Meski musim dingin, menyantap *hot pot* dengan puding susu yang dingin menyegarkan dan susu goreng yang renyah sangatlah nikmat. Bisnis mereka justru semakin laris berkat kerja keras San Niu. Fang Yi tidak punya pilihan lain selain menyerahkan urusan depan kedai kepada Liu Sanniang, sementara dirinya sibuk di belakang.

Waktu berlalu hingga akhir tahun, dan bisnis semakin ramai setiap harinya. Semua orang tampak bahagia. Setelah lelah bekerja sepanjang tahun, penduduk kota juga ingin beristirahat dan menikmati makanan di kedai terkenal.

Setelah panen, keluarga Wang juga tidak tinggal diam. Mereka mengolah banyak ubi jalar kering untuk dijual sebagai camilan di kedai, dan laris manis. Pelanggan sudah terbiasa dengan munculnya menu baru setiap beberapa hari. Ubi jalar kering ini bisa disimpan cukup lama, sehingga banyak yang membelinya untuk stok tahun baru.

Paman Liu telah pergi lebih awal, meninggalkan tugas sekolah yang banyak untuk setiap anak dan berpesan agar mereka mengerjakannya sebelum ia kembali setelah tahun baru. Anak-anak pun mengangguk patuh. Bai Chengshan mengirim Bibi Bai kembali ke kampung halaman dan ia sendiri tinggal untuk menjaga kedai.

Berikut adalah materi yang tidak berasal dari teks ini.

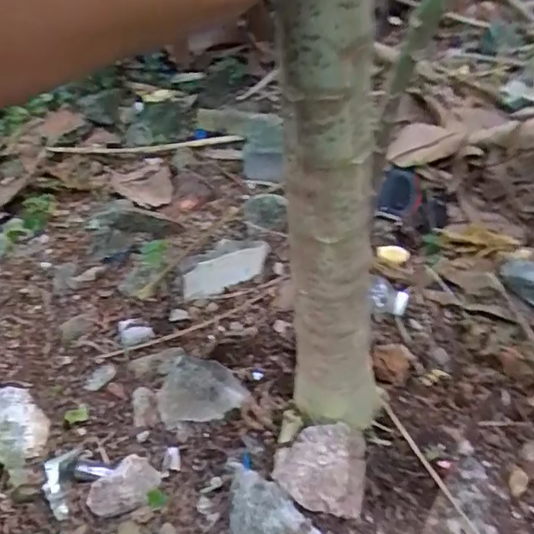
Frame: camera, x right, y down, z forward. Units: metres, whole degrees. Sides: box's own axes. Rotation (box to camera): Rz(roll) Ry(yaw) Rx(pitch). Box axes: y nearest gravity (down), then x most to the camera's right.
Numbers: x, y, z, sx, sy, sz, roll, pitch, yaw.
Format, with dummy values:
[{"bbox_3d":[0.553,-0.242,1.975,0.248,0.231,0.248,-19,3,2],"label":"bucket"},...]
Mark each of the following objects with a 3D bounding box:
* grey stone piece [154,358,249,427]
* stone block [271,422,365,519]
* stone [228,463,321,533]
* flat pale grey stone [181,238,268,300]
[{"bbox_3d":[-0.085,0.146,0.683,0.104,0.048,0.074,-13,42,-11],"label":"grey stone piece"},{"bbox_3d":[0.055,0.210,0.590,0.090,0.040,0.090,6,42,10],"label":"stone block"},{"bbox_3d":[-0.004,0.257,0.560,0.068,0.025,0.125,-33,49,-30],"label":"stone"},{"bbox_3d":[-0.063,0.000,0.825,0.135,0.065,0.028,-28,45,0],"label":"flat pale grey stone"}]

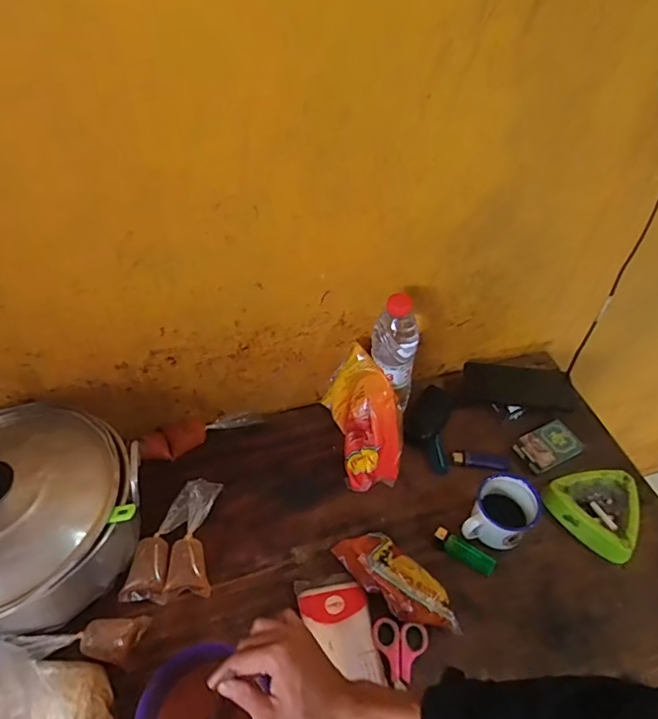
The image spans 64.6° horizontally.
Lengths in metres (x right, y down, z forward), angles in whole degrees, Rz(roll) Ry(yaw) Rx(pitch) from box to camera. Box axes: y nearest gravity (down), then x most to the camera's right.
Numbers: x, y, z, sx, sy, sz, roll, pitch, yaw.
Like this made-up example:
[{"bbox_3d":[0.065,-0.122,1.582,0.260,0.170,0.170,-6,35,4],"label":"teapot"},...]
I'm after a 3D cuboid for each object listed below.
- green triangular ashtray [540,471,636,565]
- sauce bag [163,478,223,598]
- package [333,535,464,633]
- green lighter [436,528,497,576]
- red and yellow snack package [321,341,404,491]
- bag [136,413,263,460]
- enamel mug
[{"bbox_3d":[0.354,0.187,0.680,0.104,0.027,0.114,-35,58,-28],"label":"green triangular ashtray"},{"bbox_3d":[-0.171,0.227,0.668,0.051,0.040,0.140,0,49,-1],"label":"sauce bag"},{"bbox_3d":[0.082,0.258,0.620,0.161,0.050,0.062,35,57,26],"label":"package"},{"bbox_3d":[0.172,0.241,0.659,0.079,0.013,0.025,25,53,19],"label":"green lighter"},{"bbox_3d":[0.056,0.083,0.730,0.084,0.119,0.167,-8,50,-8],"label":"red and yellow snack package"},{"bbox_3d":[-0.190,0.106,0.772,0.173,0.037,0.033,-21,53,-19],"label":"bag"},{"bbox_3d":[0.218,0.197,0.655,0.074,0.066,0.081,30,55,22],"label":"enamel mug"}]

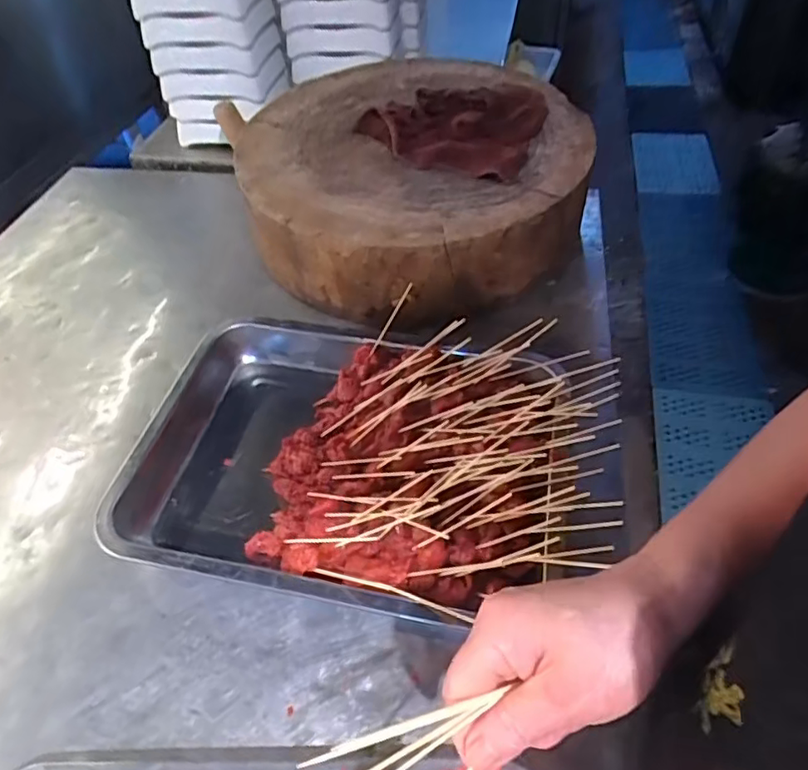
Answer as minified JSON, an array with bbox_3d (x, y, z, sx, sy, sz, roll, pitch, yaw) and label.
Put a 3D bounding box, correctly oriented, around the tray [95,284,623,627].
[{"bbox_3d":[-0.027,0.055,0.497,0.379,0.057,0.254,7,50,11],"label":"tray"}]

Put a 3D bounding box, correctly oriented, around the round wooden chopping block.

Setelah Paman Liu pergi, Fang Yi mendiskusikan hari penutupan kedai dengan Zhao Lixia. Karena di rumah hanya ada mereka, cukup menyiapkan makanan untuk tahun baru. Kedai tetap dibuka hingga hari-hari terakhir karena bisnis sangat ramai. Banyak pelanggan yang membeli dalam jumlah besar.

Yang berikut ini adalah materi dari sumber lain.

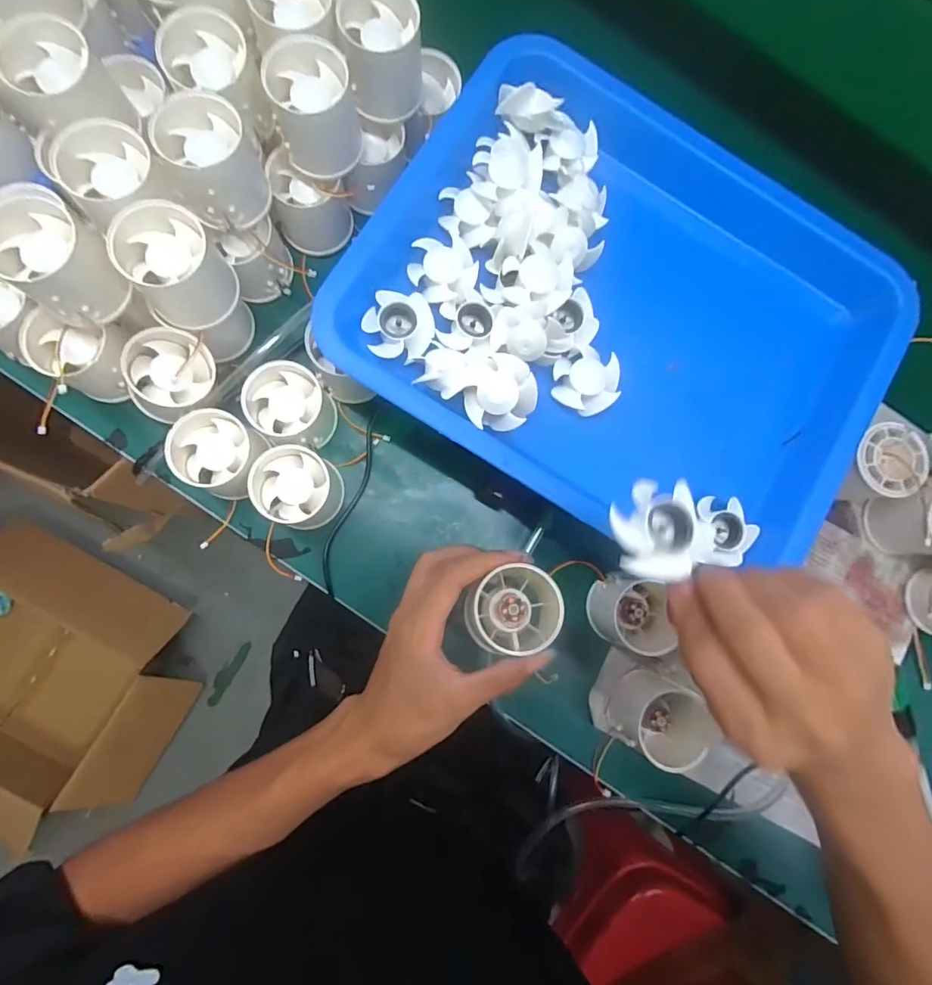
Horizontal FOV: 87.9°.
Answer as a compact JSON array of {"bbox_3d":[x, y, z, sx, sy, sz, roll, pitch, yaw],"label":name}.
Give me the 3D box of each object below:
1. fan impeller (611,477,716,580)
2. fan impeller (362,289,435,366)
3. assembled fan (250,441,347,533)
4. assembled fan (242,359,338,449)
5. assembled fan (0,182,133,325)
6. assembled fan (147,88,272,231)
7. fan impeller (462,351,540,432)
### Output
[{"bbox_3d":[0.087,0.016,0.216,0.040,0.014,0.043,1,83,-6],"label":"fan impeller"},{"bbox_3d":[-0.042,-0.105,0.305,0.042,0.015,0.038,-1,83,-6],"label":"fan impeller"},{"bbox_3d":[-0.117,-0.002,0.340,0.052,0.050,0.051,1,83,-6],"label":"assembled fan"},{"bbox_3d":[-0.122,-0.060,0.343,0.052,0.052,0.052,1,83,-6],"label":"assembled fan"},{"bbox_3d":[-0.240,-0.137,0.285,0.054,0.047,0.050,1,83,-6],"label":"assembled fan"},{"bbox_3d":[-0.158,-0.203,0.301,0.053,0.050,0.059,0,83,-6],"label":"assembled fan"},{"bbox_3d":[0.022,-0.061,0.290,0.042,0.016,0.043,1,83,-6],"label":"fan impeller"}]

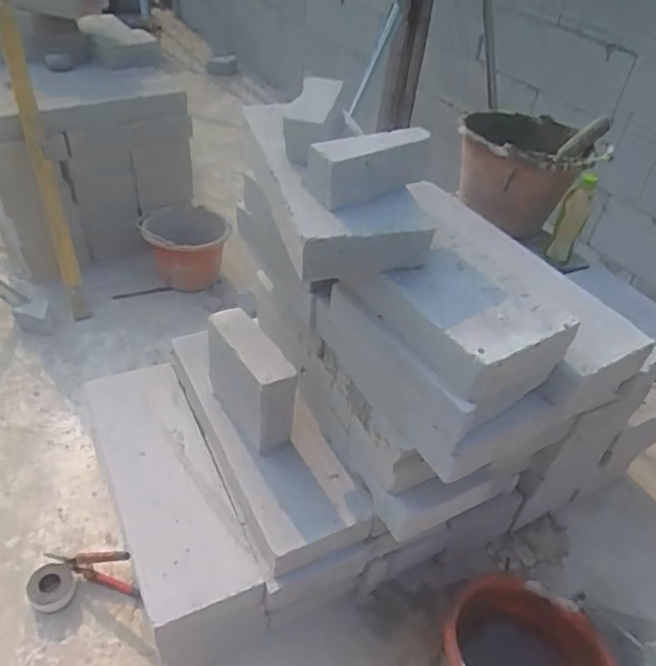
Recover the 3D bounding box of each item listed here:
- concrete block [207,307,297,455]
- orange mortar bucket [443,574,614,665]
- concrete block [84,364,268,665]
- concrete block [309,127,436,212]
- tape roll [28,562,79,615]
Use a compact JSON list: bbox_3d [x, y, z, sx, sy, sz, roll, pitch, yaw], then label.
[{"bbox_3d":[-0.154,0.090,1.196,0.096,0.201,0.233,-18,47,-26],"label":"concrete block"},{"bbox_3d":[0.358,0.617,1.118,0.291,0.207,0.280,4,42,-4],"label":"orange mortar bucket"},{"bbox_3d":[-0.335,0.348,1.271,0.197,0.200,0.598,-15,46,-23],"label":"concrete block"},{"bbox_3d":[0.068,-0.255,0.930,0.202,0.085,0.061,-18,47,-26],"label":"concrete block"},{"bbox_3d":[-0.560,0.516,1.231,0.089,0.029,0.096,4,42,-4],"label":"tape roll"}]

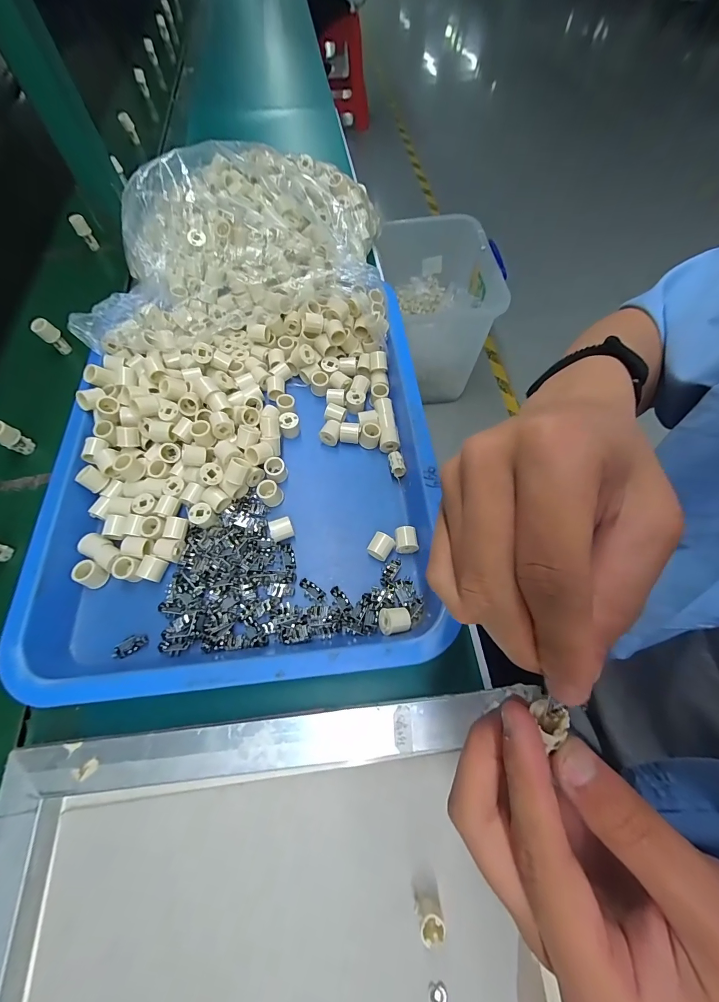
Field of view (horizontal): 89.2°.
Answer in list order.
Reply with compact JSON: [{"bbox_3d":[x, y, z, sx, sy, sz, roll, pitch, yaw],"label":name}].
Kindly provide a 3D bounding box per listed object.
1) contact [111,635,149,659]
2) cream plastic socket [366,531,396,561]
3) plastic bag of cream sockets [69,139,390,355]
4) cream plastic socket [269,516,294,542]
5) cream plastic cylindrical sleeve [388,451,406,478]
[{"bbox_3d":[-0.183,0.115,0.290,0.028,0.004,0.013,-27,66,-11],"label":"contact"},{"bbox_3d":[0.018,0.040,0.315,0.018,0.019,0.020,30,68,15],"label":"cream plastic socket"},{"bbox_3d":[-0.139,-0.314,0.442,0.330,0.099,0.305,-5,64,-1],"label":"plastic bag of cream sockets"},{"bbox_3d":[-0.068,0.025,0.318,0.018,0.022,0.019,-17,64,-6],"label":"cream plastic socket"},{"bbox_3d":[0.036,-0.036,0.353,0.013,0.018,0.022,-10,64,-3],"label":"cream plastic cylindrical sleeve"}]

Akhirnya, Bai Chengshan menutup kedainya pada tanggal 27 bulan dua belas, dan keluarga Fang Yi pun melakukan hal yang sama. Mereka telah menyiapkan bingkisan tahun baru untuk Bai Chengshan, sekaligus melunasi hutang seratus tael. Bai Chengshan menerima bingkisan itu dengan senang hati dan memberikan angpao kepada mereka.

Setelah mengunci kedai dan membawa kotak uang yang penuh, mereka menaiki kereta kuda dengan gembira untuk pulang. Persediaan tahun baru sudah dibeli, ikan dan daging sudah diasinkan, tinggal menunggu waktu untuk dinikmati di rumah!

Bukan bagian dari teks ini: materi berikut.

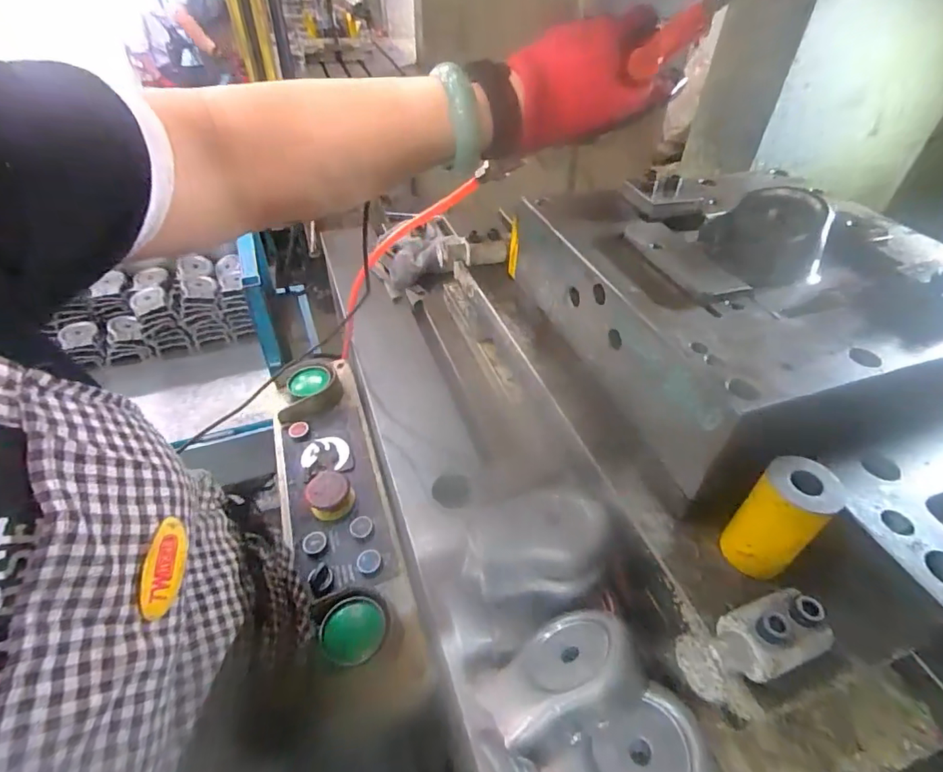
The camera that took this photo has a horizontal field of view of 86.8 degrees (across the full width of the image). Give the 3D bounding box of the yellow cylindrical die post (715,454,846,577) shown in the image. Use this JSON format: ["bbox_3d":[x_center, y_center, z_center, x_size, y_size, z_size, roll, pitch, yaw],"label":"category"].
[{"bbox_3d":[0.239,0.102,0.390,0.049,0.097,0.053,2,42,-2],"label":"yellow cylindrical die post"}]

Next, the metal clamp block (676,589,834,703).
[{"bbox_3d":[0.194,0.176,0.342,0.100,0.035,0.042,-11,44,-15],"label":"metal clamp block"}]

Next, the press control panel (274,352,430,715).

Salju sudah turun beberapa kali, menyelimuti segalanya dengan warna putih. Jalanan sedikit berlumpur karena sering dilewati. Zhao Lixia memacu kereta kuda dengan tenang. Setelah meninggalkan kota, jalanan mulai sepi.

Di dalam kereta, mereka tidak merasa kedinginan. Sambil mengunyah sisa ubi jalar kering dan mendiskusikan makanan apa yang akan dibuat di rumah, tiba-tiba kereta berhenti. Fang Yi terbentur dinding kereta dan meringis kesakitan. Saat ingin bertanya apa yang terjadi, ia mendengar suara Zhao Lixia yang penuh amarah dari luar: "Kalian menghalangi jalan kami, apa yang kalian inginkan?"